Gov. Rick Snyder: Bipartisan minimum wage increase helps working families, protects Michigan's growing economy

Governor Snyder announces his approval of the legislation raising Michigan's minimum wage

Focus continues on helping people gain skills for access to more, better jobs

Tuesday, May 27, 2014

LANSING, Mich. – Gov. Rick Snyder this evening signed bipartisan legislation responsibly raising Michigan's minimum wage to $9.25 an hour by 2018, a move he said will help hard-working residents without hindering the state's improving economy.

Senate Bill 934 increases the minimum wage from $7.40 an hour to $9.25 over the next four years and would be adjusted to the rate of inflation or 3.5 percent, whichever is lower, starting in 2019.Tipped employees would have a rate that is 38 percent of the minimum, or about $3.51 an hour.

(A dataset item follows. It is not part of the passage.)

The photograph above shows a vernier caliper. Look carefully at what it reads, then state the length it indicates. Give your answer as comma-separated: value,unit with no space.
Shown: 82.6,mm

"I commend my partners in the Legislature for finding common ground on a bill that will help Michigan workers and protect our state's growing economy," Snyder said. "Michigan is the comeback state, and our goal always should be long-term success for our residents and our state as a whole."

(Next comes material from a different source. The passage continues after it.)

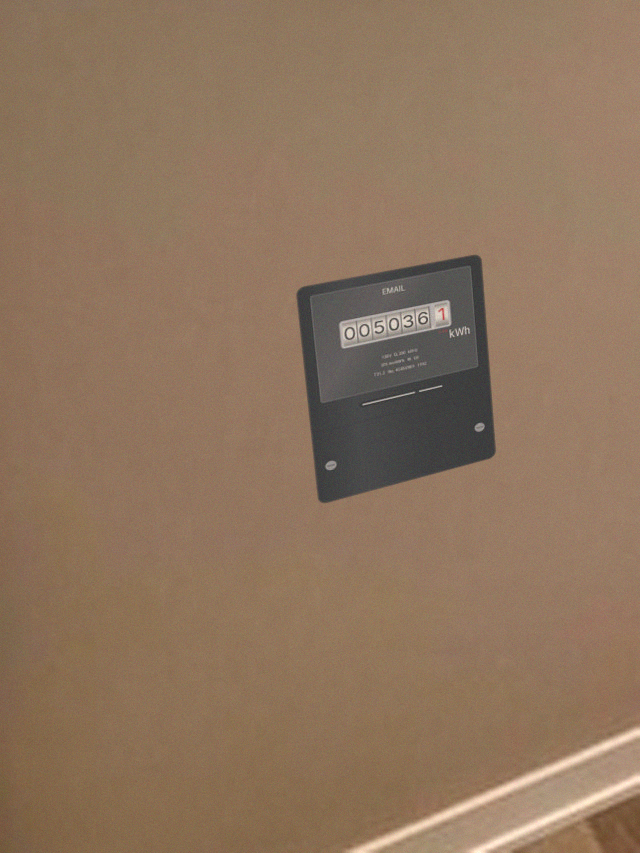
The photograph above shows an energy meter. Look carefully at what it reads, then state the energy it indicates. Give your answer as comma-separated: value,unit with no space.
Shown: 5036.1,kWh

Snyder said the bill represents a compromise and responsibly raises the wage. The number of jobs filled in Michigan has increased steadily since the start of 2011, with more than a quarter-million new private sector positions created. The state's unemployment rate has dropped to 7.4 percent, its lowest rate since 2008.

"At the same time, there are tens of thousands of jobs available for people with in-demand skills," Snyder said. "Our focus has been and will continue to be on helping people obtain the skills they need to be successful and improve the quality of their lives. That includes strengthening our education system, building career tech programs and connecting job-creators with schools and colleges. Through the Community Ventures program, we are also helping structurally unemployed adults gain the skills they need to find meaningful jobs."

Snyder announced his support for the bill at a media availability with bipartisan, bicameral leadership of state Senate Majority Leader Randy Richardville, Senate Democratic Leader Gretchen Whitmer, House Democratic Leader Tim Greimel and state Rep. Jeff Farrington. SB 934 is now Public Act 138 of 2014.